The Lankavatara Sutra has a section where the Bodhisattva Mahamati asks The Buddha 108 questions and another section where The Buddha lists 108 statements of negation in the form of "A statement concerning X is not a statement concerning X." In a footnote, D.T. Suzuki explains that the Sanskrit word translated as "statement" is pada which can also mean "foot-step" or "a position". This confusion over the word "pada" explains why some have mistakenly held that the reference to 108 statements in the Lankavatara refer to the 108 steps that many temples have.

In Japan, at the end of the year, a bell is chimed 108 times in Buddhist temples to finish the old year and welcome the new one (Joya no Kane (除夜の鐘)). Each ring represents one of 108 earthly temptations (Bonnō) a person must overcome to achieve nirvana.

=== Other references ===
In Rosicrucianism, especially as taught today by AMORC, the Rosicrucian Order alternates between 108-year cycles of public activity and dormancy.

Roman Catholic tradition holds that Romans delivered 108 blows to the stomach during the Passion of Jesus on the Cross.

In the neo-Gnostic teachings of Samael Aun Weor, an individual has 108 chances (lifetimes) to eliminate his egos and transcend the material world before "devolving" and having the egos forcefully removed in the infradimensions.

Once Odysseus returns home in the Odyssey, his son Telemachus tells him that there are 108 suitors of his wife, Penelope.

In the Chinese classic Water Margin there are 108 outlaws.

American hardcore band 108.

== Martial arts ==
Many East Asian martial arts trace their roots back to Buddhism, specifically, to the Buddhist Shaolin Temple. Because of their ties to Buddhism, 108 has become an important symbolic number in a number of martial arts styles.
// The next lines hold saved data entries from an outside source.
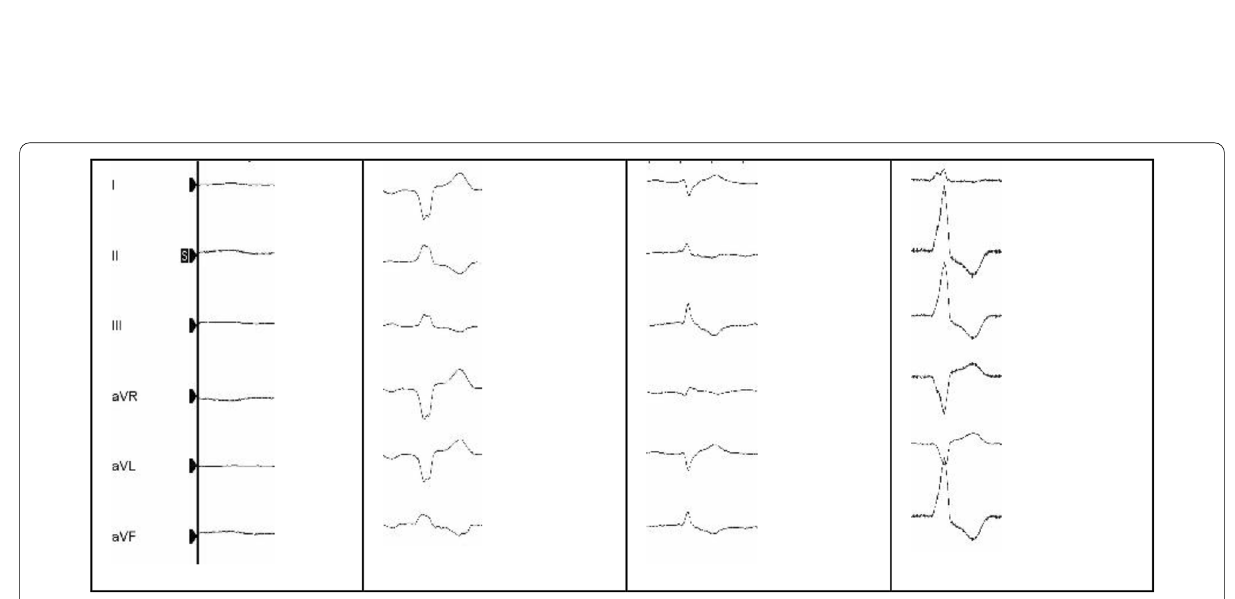
Fig. 2 Following Dixit and Zhang algorithms, anterior, mid and posterior localisation (from left to right panel) in the RVOT can be established based on the differences of QRS morphology in lead I and AVL. QRS polarity in lead aVL was assessed to determine the anterior or posterior arrhythmia locations. In the left panel, QS aspect in both lead I and AVL leads suggests an anterior location, while in the mid panel a R / S ratio < 1 and low R wave amplitude in I and AVL leads favours a mid to anterior location of the PVC. In the right panel, a R / S ratio > 1 in lead I suggests a posterior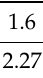
Figure 15. H · ∇H value of N-N arrangement ( a ) and N-S arrangement ( b ) ( 𝐵 (cid:3045) = 1.2 T). 4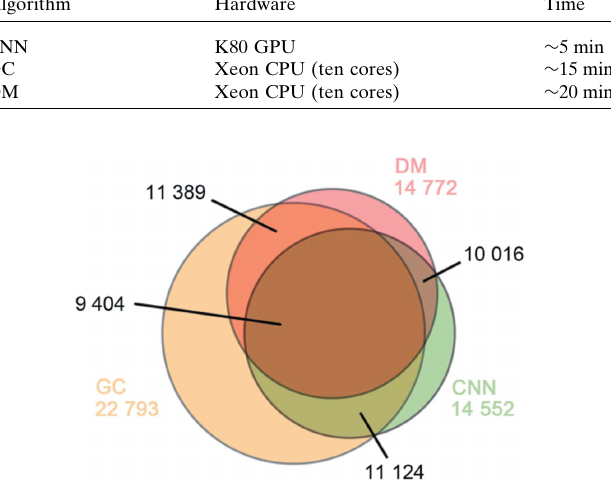
Figure 2 Venn diagram for the three sets of single-particle scattering patterns. There are 10016 commonly selected patterns between the CNN and DM, 11124 patterns between the GC and CNN, and 11389 patterns between the GC and DM. A total of 9404 patterns were tagged as single-particle scattering patterns by all three methods.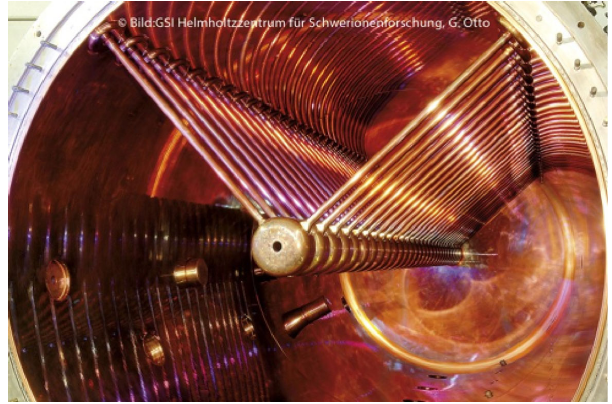
FIG. 3. Today ’ s first tank of the Alvarez-type DTL of the Universal Linear Accelerator UNILAC at GSI [18]. The stems are installed in the constant V-configuration.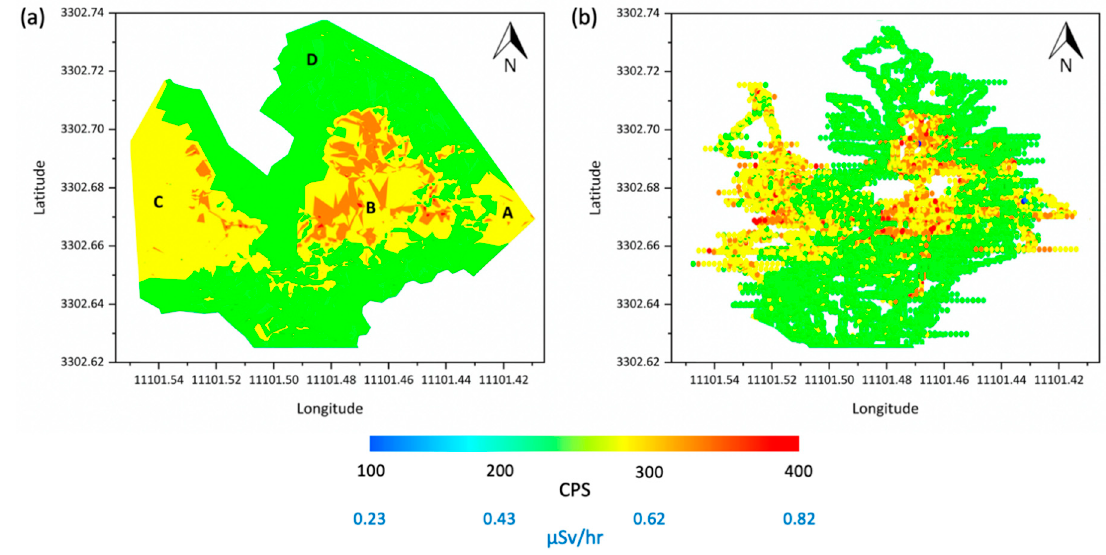
Figure 2. ( a ) Radiation intensity (total counts) contour plot, and ( b ) un-contoured radiation intensity plot for the Wooley Mine site, derived using the unmanned aerial vehicles (UAV) at a survey height of 35 m above site minimum.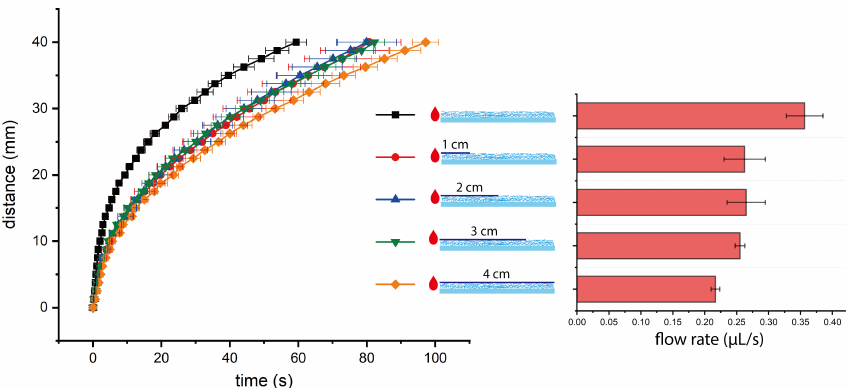
Figure 4. The time-distance plot of DI water flow on nitrocellulose test strips with tapes of different length ( left ), and the average flow rates of different groups ( right ). The tape started from the borderline between loading pad and fluidic channel.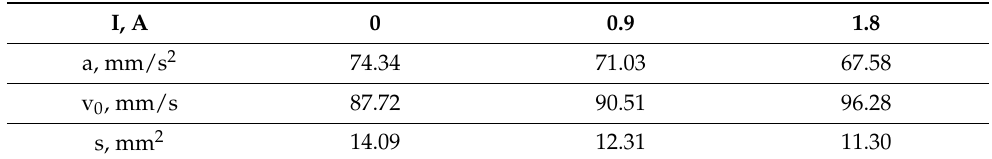
Table 6. Acceleration, velocity, and cross-sectional area of water droplet movement in the channel at different values of the current applied to the solenoid.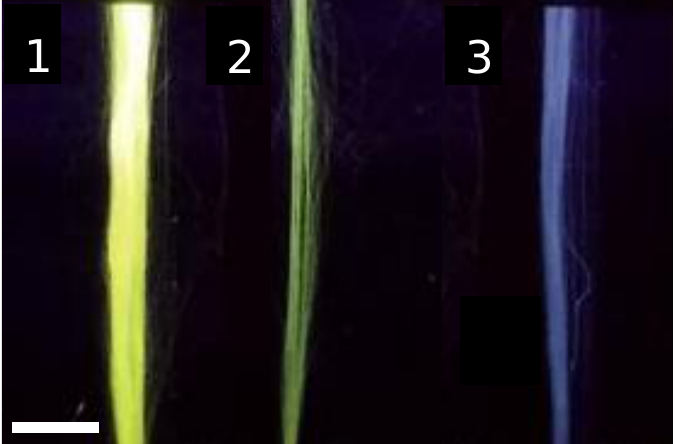
Figure 1. Illustrative fluorescence micrographs of SFS regenerated fibers illuminated with λ = 254 nm UV light ( 1 ) Yarn of fibers functionalized following Protocol A (Functionalization of the protein in solution and subsequent spinning), ( 2 ) yarn of fibers functionalized following Protocol B (Immersion of the fibers in an FITC solution), and ( 3 ) yarn of control (non-functionalized) fibers. The scale bar corresponds to 5 mm.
- According to Marma Adi and Ayurveda, there are 108 pressure points in the body, where consciousness and flesh intersect to give life to the living being.
- The Chinese school of martial arts agrees with the Indian school of martial arts on the principle of 108 pressure points.
- 108 number figures prominently in the symbolism associated with karate, particularly the Gōjū-ryū discipline. The ultimate Gōjū-ryū kata, Suparinpei, literally translates to 108. Suparinpei derives from the Chinese Foochow language pronunciation of the number 108, while gojūshi of Gojūshiho is the Japanese pronunciation of the number 54. The other Gōjū-ryū kata, Sanseru (meaning "36") and Seipai ("18") are factors of the number 108.
- The 108 moves of the Yang Taijiquan long form and 108 moves in the Wing Chun wooden dummy form, taught by Ip Man, are noted in this regard.
- The Eagle Claw Kung Fu style has a form known as the 108 Locking Hand Techniques. This form is considered the essence of the style, consisting of an encyclopedia of Chin Na techniques, and is said to be passed down from the founder General Yue Fei.
- Paek Pal Ki Hyung, the 7th form taught in the art of Kuk Sool Won, translates literally to "108 technique" form. It is also frequently referred to as the "eliminate 108 torments" form. Each motion corresponds with one of the 108 Buddhist torments or defilements.
- In the Cambodian martial art of Bokator, there are 108 kbach in gates 1 through 8 of the hand-to-hand combat techniques.
- There 108 defense combinations that are considered canon in Shaolin Kempo Karate.

== In sports ==
- 108 is the number that the Belgian cyclist Wouter Weylandt wore when he crashed fatally in the Giro d'Italia on May 9, 2011. As a tribute, many supporters held replicas of his race number by the side of the road the next day. The organization of the Giro d'Italia decided not to issue race number 108 in future editions, to commemorate him.
- 108 is the number of double stitches on a regulation baseball
- 108 is the number of years it took for the Chicago Cubs of Major League Baseball to win their first World Series championship (2016) since the 1908 season.